The aging population is one of the pressing health concerns today. A major concern with increasing age is risk of falls, as falls are one of the leading causes of injury and death in older adults with an associated large economic cost. Vestibular system (ear related balance functioning) is an independent risk factor for falls among older adults. The primary role of the vestibular system is to maintain head and eye coordination, upright posture and balance, and conscious realization of spatial orientation and motion. The field of hearing and vestibular (ear related balance functioning) science has shown tremendous advancement in the last 30 years, however, our ability to diagnose and treat vestibular impairment is limited. Limitation in the assessment of vestibular system leaves 20-30% of patients with vestibular complaints undiagnosed. Thus, there is a need to develop techniques to study vestibular mechanisms that cannot be tapped using existing methods.

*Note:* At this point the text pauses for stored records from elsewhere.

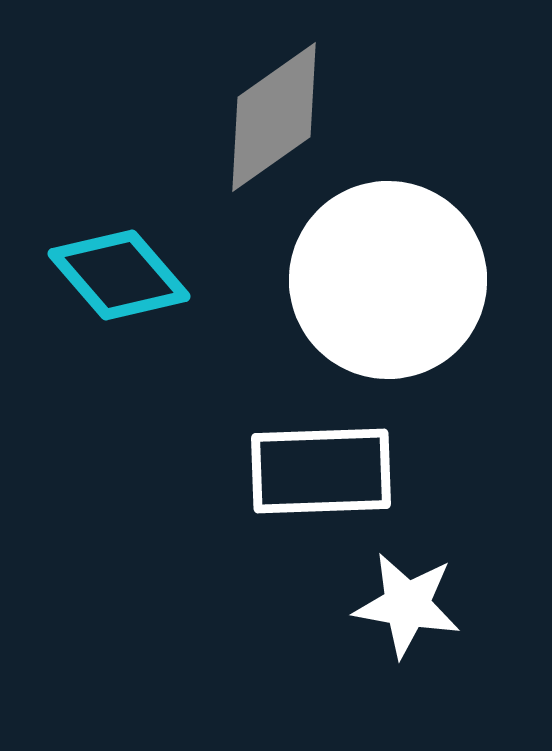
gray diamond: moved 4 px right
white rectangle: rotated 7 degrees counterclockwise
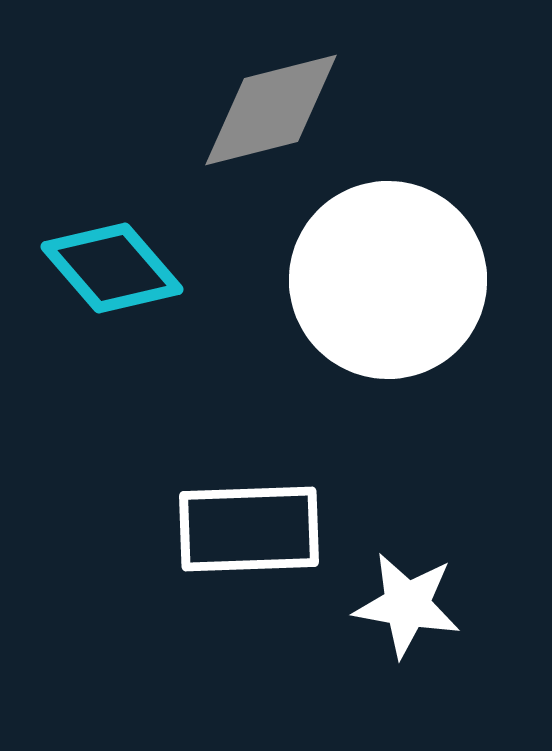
gray diamond: moved 3 px left, 7 px up; rotated 21 degrees clockwise
cyan diamond: moved 7 px left, 7 px up
white rectangle: moved 72 px left, 58 px down
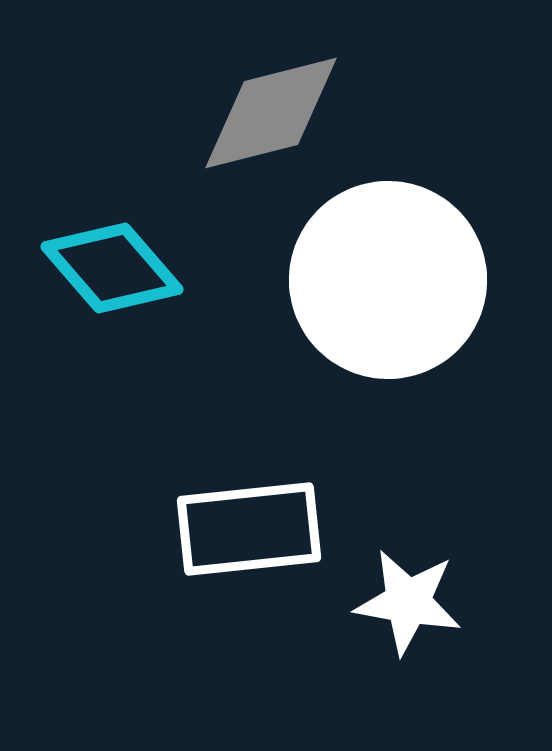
gray diamond: moved 3 px down
white rectangle: rotated 4 degrees counterclockwise
white star: moved 1 px right, 3 px up
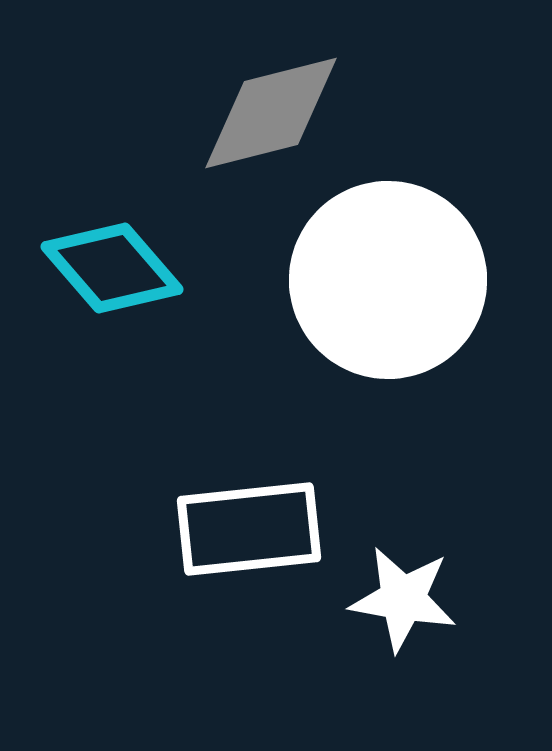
white star: moved 5 px left, 3 px up
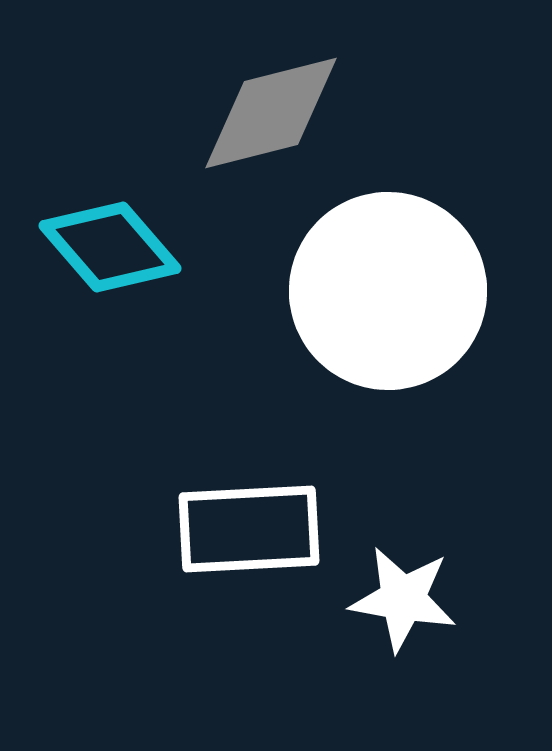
cyan diamond: moved 2 px left, 21 px up
white circle: moved 11 px down
white rectangle: rotated 3 degrees clockwise
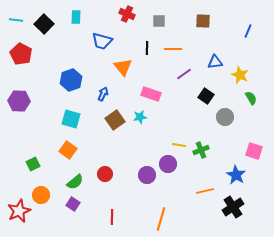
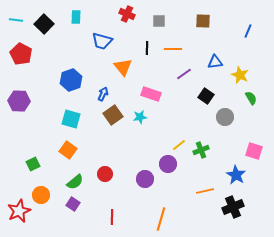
brown square at (115, 120): moved 2 px left, 5 px up
yellow line at (179, 145): rotated 48 degrees counterclockwise
purple circle at (147, 175): moved 2 px left, 4 px down
black cross at (233, 207): rotated 10 degrees clockwise
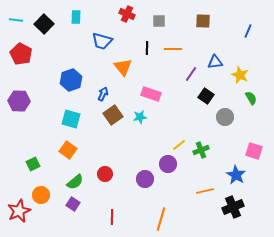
purple line at (184, 74): moved 7 px right; rotated 21 degrees counterclockwise
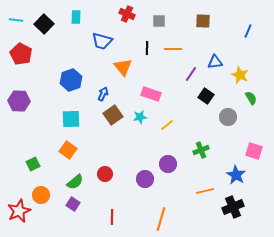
gray circle at (225, 117): moved 3 px right
cyan square at (71, 119): rotated 18 degrees counterclockwise
yellow line at (179, 145): moved 12 px left, 20 px up
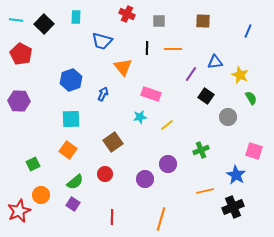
brown square at (113, 115): moved 27 px down
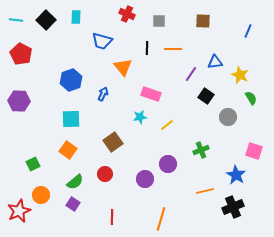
black square at (44, 24): moved 2 px right, 4 px up
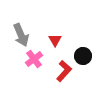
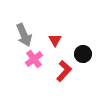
gray arrow: moved 3 px right
black circle: moved 2 px up
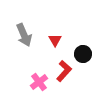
pink cross: moved 5 px right, 23 px down
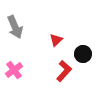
gray arrow: moved 9 px left, 8 px up
red triangle: moved 1 px right; rotated 16 degrees clockwise
pink cross: moved 25 px left, 12 px up
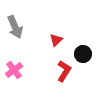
red L-shape: rotated 10 degrees counterclockwise
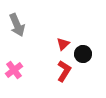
gray arrow: moved 2 px right, 2 px up
red triangle: moved 7 px right, 4 px down
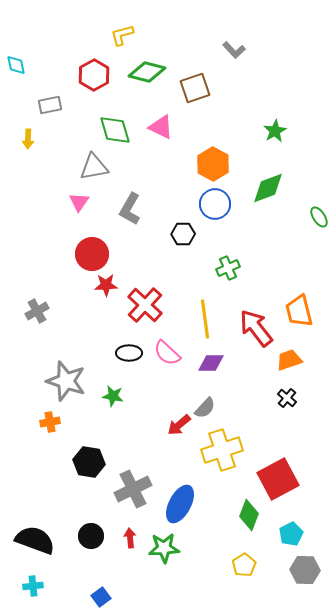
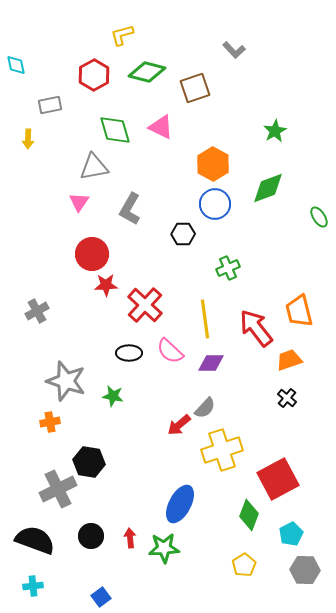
pink semicircle at (167, 353): moved 3 px right, 2 px up
gray cross at (133, 489): moved 75 px left
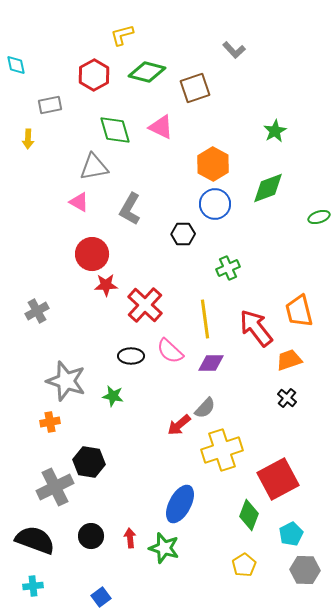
pink triangle at (79, 202): rotated 35 degrees counterclockwise
green ellipse at (319, 217): rotated 75 degrees counterclockwise
black ellipse at (129, 353): moved 2 px right, 3 px down
gray cross at (58, 489): moved 3 px left, 2 px up
green star at (164, 548): rotated 20 degrees clockwise
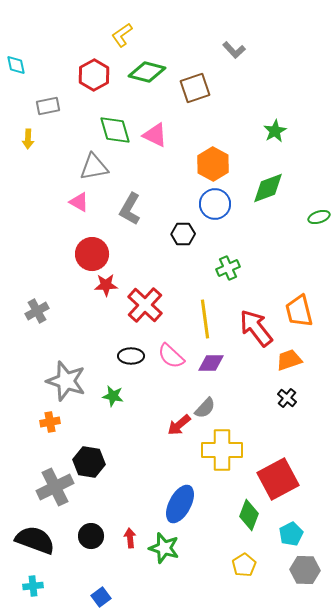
yellow L-shape at (122, 35): rotated 20 degrees counterclockwise
gray rectangle at (50, 105): moved 2 px left, 1 px down
pink triangle at (161, 127): moved 6 px left, 8 px down
pink semicircle at (170, 351): moved 1 px right, 5 px down
yellow cross at (222, 450): rotated 18 degrees clockwise
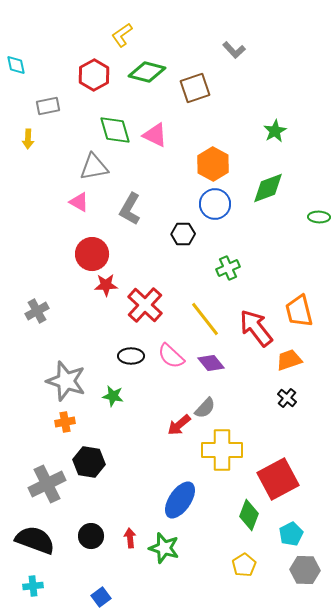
green ellipse at (319, 217): rotated 20 degrees clockwise
yellow line at (205, 319): rotated 30 degrees counterclockwise
purple diamond at (211, 363): rotated 52 degrees clockwise
orange cross at (50, 422): moved 15 px right
gray cross at (55, 487): moved 8 px left, 3 px up
blue ellipse at (180, 504): moved 4 px up; rotated 6 degrees clockwise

Our study is an attempt to explore a novel aspect of vestibular functioning that cannot be done using existing assessment techniques. Our study utilized a novel stimulation (amplitude modulated tones) and recording paradigm: amplitude-modulated-cVEMP (AMcVEMP) to characterize untapped mechanisms (phase synchrony of vestibular nerve and non-linearity of vestibular system) of the vestibular functioning. We aimed to study the effects of age on the phase synchrony and the non-linearity of the vestibular system using AMcVEMP. We included 73 human participants from three different age groups (young = 30 participants, middle age = 22 participants, older adults = 21 participants) to understand effects of age on the phase synchrony and non-linearity of the vestibular system.

Our data showed evidence of phase synchrony and non-linearity in the human vestibular system of all age groups. Our study also showed alteration in phase synchrony and non-linearity of vestibular system as an effect of aging. Phase synchrony of vestibular nerve and nonlinear processing in the vestibular system has been reported in many animal models, but there was no non-invasive method to assess this mechanism in human vestibular system. AMcVEMP is the only non-invasive tool to assess these mechanisms from human vestibular system. Ability to record phase synchrony and non-linearity from vestibular system can advance our understanding of the mechanisms of vestibular functioning in healthy and vestibular malfunctioning in disordered populations. Overall, the outcomes from the study have improved our understanding of age-related changes in the vestibular system and has opened areas for exploration that will eventually lead to better standard of care for older adults and patients with dizziness.